Subsidized Health Insurance

Win McNamee/Getty ImagesRep. John Dingell (D-MI) wields the gavel used when he chaired the committee that passed Medicare legislation in 1965 during an event at the U.S. Capitol unveiling the House of Representatives’ “Affordable Health Care for America Act” on October 29, 2009 in Washington, D.C.
The American people spent most of Obama’s first term having a nationwide screaming match over healthcare reform, only to get the massively complex super-compromise of the Affordable Care Act (ACA). The ACA has become so controversial since its passage that both Donald Trump and Hillary Clinton campaigned on a platform of fixing it.
A key provision of the ACA, and one that is potentially under threat, is its use of federal funds to expand low-income health insurance, which goes by a different name in each state, but is collectively called Medicaid.
Medicaid sets its own rates for paying providers, and those rates are finely calculated to be as low as mathematically possible without dipping below the point where providers will simply opt out of the program. Benefits are limited, and co-payments can be as high as private insurance. Over 73 million Americans depend on Medicaid for basic health insurance coverage.

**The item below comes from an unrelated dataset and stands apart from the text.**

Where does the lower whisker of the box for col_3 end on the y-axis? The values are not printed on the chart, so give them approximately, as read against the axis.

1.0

John Moore/Getty ImagesA nurse who specializes in at-home care visits two low-income patients.
Before the Medicare/Medicaid programs got started in the 1960s, health insurance in America was usually covered as a benefit for unionized labor or paid out of pocket by those who could afford it. People who couldn’t afford doctors’ bills simply went without, which may go a long way to explaining why life expectancy in the U.S. was 44.3 years in 1900.

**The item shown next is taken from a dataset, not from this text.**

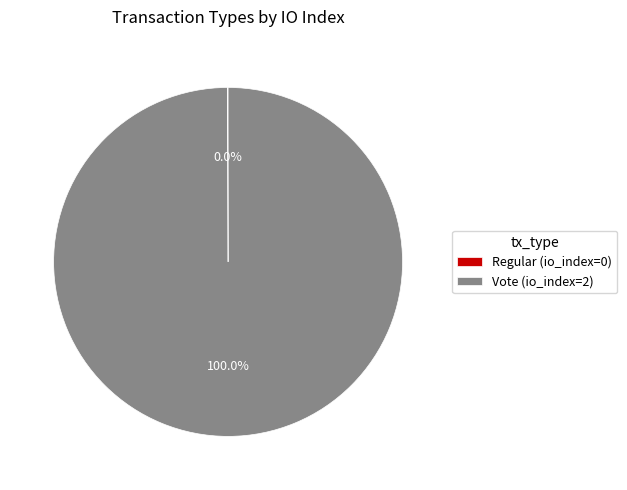

Does Vote (io_index=2) represent more than half of the total?

Yes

Over the last 50 or so years, much of the rise in healthcare expenses has been tied to technology. The unspecialized old country doctor of the 1930s, sporting relatively primitive equipment, may have been cheap, but he was also helpless when his patient needed, say, an MRI or CAT scan.
Today, on the other hand, tens of thousands of very expensive procedures and drugs have come onto the market since the 1950s, and medical practitioners have specialized to the point that out-of-pocket payments (to a neurologist or vascular surgeon, for example) are out of the question for anybody who isn’t rich.

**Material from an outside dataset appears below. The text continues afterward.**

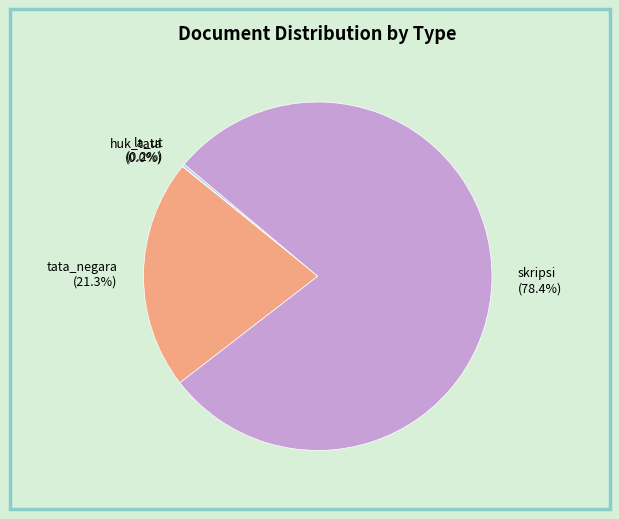

Is skripsi the majority of the pie?

Yes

Unlike the other government programs on this list, Medicaid didn’t so much correct a howling need at the time it was adopted, as much as it currently prevents a kind of healthcare apartheid that would see millionaires enjoy first-class care, middle class families muddling through with private insurance, and working class people dying from diabetes or imposing totally unpaid costs on emergency rooms when their paper cuts went septic.
By covering some of the most at-risk people in the country, no questions asked, Medicaid also lifts a huge burden from private insurance companies, which would otherwise have to pay a lot more in benefits for the most socially vulnerable people, which may be why the private insurance industry doesn’t seem to resent the program.